* [Given instruction]
Rewrite everything from the start of the records down to the line containing "color balance rgb: linear", swapping "developed" for "edited" and leaving the rest unchanged.

* [Data listing]
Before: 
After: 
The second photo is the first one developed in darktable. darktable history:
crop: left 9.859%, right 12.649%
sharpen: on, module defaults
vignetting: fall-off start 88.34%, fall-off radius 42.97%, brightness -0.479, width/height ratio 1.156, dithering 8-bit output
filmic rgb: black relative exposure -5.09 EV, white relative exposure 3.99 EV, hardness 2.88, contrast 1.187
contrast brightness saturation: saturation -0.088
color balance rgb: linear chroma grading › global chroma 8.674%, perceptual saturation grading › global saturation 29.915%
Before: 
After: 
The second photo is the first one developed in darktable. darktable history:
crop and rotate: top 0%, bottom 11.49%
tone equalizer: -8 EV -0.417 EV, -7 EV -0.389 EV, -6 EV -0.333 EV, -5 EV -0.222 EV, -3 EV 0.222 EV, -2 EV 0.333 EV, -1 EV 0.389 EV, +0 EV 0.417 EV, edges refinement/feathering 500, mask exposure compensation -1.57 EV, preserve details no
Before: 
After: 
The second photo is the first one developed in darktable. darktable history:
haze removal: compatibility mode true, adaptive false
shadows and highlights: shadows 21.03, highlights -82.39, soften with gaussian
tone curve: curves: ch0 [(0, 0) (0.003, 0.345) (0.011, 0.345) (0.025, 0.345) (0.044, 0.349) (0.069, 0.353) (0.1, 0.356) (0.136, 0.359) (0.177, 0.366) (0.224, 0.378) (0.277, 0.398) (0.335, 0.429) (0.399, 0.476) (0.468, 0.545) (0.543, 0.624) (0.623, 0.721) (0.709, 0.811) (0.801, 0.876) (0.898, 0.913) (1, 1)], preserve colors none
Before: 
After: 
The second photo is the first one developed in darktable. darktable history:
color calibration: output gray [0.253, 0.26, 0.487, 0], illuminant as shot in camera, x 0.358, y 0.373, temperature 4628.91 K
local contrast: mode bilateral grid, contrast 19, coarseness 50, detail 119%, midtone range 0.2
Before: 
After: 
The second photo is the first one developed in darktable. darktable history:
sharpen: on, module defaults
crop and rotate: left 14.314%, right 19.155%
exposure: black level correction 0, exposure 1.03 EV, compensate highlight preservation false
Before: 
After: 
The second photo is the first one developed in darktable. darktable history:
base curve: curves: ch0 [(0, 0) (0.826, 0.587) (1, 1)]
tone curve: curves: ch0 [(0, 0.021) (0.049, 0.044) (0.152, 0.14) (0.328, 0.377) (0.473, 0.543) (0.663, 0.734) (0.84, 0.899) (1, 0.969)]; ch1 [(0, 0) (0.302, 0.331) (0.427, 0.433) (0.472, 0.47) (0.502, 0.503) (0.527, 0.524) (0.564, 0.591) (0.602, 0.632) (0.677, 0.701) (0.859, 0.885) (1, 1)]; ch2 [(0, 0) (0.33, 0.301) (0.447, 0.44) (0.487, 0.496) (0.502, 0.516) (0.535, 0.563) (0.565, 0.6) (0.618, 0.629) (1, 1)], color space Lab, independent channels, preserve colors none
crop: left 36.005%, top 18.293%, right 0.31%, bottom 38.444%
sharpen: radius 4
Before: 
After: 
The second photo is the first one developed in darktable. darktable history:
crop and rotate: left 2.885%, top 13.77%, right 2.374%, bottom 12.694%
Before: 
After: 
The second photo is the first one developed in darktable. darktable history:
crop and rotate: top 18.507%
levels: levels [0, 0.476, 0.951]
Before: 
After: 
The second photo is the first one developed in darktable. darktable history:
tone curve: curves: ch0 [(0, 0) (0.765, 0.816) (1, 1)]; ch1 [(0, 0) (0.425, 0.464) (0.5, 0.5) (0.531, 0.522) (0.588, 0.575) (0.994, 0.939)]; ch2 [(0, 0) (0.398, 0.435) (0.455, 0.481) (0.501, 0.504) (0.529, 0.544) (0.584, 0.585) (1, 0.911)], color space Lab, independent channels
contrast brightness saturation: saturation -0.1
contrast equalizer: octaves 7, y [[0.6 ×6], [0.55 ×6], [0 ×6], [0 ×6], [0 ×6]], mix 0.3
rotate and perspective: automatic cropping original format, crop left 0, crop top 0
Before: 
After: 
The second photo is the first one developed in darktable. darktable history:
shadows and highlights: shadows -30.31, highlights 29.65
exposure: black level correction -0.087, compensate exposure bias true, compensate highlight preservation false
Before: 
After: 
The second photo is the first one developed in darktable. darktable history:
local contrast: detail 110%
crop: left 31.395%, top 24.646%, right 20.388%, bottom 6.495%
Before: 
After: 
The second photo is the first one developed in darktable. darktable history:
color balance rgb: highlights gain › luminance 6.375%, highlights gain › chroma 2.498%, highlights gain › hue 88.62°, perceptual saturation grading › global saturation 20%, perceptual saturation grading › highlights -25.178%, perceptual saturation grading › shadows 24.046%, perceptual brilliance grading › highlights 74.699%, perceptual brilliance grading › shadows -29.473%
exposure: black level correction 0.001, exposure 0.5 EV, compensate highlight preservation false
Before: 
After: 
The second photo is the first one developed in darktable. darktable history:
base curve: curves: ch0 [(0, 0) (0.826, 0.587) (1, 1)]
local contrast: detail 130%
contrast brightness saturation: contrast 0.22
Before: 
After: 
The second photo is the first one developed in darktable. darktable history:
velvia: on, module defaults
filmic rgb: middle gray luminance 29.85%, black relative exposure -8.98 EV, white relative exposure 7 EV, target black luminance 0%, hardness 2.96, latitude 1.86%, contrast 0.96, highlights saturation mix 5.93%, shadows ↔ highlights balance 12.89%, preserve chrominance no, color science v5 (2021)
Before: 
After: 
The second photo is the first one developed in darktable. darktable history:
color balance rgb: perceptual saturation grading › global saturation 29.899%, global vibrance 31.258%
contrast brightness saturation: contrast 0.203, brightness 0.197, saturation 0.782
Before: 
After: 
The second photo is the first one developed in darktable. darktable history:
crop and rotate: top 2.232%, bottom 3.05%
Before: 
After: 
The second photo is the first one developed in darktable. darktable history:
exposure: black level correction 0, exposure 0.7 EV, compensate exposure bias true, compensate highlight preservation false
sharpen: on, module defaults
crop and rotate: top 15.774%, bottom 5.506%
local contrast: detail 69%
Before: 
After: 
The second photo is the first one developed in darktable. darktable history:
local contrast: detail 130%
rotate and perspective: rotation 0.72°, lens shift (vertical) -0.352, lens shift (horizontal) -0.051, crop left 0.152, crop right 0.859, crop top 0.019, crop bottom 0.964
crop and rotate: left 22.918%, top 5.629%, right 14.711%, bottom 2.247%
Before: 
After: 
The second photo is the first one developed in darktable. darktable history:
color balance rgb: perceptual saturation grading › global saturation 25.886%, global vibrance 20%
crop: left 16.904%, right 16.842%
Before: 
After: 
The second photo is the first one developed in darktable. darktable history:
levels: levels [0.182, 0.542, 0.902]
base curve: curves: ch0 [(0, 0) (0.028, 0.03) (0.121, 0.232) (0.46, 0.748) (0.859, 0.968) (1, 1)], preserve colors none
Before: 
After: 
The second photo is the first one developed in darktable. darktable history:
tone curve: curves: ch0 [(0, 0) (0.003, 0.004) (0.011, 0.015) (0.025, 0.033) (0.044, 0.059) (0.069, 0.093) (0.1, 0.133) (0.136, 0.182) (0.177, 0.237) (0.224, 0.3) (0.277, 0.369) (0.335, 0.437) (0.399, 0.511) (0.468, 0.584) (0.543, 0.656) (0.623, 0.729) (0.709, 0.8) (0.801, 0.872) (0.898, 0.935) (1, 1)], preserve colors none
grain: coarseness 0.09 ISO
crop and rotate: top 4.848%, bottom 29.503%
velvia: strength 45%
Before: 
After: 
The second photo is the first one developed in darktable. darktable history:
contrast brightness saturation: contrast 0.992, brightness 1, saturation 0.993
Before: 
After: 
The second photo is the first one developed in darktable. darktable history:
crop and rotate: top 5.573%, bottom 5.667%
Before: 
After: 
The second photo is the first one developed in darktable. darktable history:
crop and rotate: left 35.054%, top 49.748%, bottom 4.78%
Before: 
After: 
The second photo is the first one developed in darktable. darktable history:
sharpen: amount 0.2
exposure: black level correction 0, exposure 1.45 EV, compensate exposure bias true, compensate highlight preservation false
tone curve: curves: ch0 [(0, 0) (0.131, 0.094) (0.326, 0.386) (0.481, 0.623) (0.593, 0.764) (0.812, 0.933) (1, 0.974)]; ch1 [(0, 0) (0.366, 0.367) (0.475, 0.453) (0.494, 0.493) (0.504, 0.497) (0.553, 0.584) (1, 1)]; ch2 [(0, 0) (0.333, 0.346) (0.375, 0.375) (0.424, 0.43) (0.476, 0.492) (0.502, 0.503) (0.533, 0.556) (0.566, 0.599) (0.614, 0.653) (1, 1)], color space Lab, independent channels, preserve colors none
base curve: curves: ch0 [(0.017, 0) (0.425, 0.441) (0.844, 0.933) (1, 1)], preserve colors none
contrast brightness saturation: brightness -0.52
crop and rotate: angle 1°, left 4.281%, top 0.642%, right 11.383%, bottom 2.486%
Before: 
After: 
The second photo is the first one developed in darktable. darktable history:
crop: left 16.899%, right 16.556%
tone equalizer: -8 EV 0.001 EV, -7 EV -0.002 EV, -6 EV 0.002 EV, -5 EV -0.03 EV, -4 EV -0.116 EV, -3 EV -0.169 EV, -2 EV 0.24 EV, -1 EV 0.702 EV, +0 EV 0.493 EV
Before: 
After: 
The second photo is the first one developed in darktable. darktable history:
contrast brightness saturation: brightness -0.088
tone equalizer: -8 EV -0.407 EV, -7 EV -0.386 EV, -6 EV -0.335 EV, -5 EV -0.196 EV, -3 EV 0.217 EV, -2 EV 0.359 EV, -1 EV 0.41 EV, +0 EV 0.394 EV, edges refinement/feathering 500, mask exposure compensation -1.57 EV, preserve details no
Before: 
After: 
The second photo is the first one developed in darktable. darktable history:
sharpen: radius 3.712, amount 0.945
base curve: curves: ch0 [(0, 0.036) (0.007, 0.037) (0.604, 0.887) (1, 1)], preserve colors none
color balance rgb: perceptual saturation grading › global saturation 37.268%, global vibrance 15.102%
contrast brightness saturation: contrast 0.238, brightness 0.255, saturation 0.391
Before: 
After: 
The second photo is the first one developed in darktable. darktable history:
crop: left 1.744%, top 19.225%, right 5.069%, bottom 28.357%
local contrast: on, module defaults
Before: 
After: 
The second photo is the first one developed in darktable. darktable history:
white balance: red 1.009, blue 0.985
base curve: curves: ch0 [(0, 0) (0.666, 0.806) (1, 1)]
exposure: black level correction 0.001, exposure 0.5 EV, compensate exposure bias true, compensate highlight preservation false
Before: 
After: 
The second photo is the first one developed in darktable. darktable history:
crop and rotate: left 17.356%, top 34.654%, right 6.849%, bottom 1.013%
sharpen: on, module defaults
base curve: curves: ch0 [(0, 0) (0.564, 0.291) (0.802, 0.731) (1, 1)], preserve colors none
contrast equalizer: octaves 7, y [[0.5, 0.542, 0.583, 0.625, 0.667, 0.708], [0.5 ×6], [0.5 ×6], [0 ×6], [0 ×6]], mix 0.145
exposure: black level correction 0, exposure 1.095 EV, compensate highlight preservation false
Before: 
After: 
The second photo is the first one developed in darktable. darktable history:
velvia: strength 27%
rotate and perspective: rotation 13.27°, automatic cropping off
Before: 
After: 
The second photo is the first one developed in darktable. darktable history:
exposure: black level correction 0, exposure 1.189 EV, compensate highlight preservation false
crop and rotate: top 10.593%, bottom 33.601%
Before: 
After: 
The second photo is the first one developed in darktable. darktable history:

* [Task result]
Before: 
After: 
The second photo is the first one edited in darktable. darktable history:
crop: left 9.859%, right 12.649%
sharpen: on, module defaults
vignetting: fall-off start 88.34%, fall-off radius 42.97%, brightness -0.479, width/height ratio 1.156, dithering 8-bit output
filmic rgb: black relative exposure -5.09 EV, white relative exposure 3.99 EV, hardness 2.88, contrast 1.187
contrast brightness saturation: saturation -0.088
color balance rgb: linear chroma grading › global chroma 8.674%, perceptual saturation grading › global saturation 29.915%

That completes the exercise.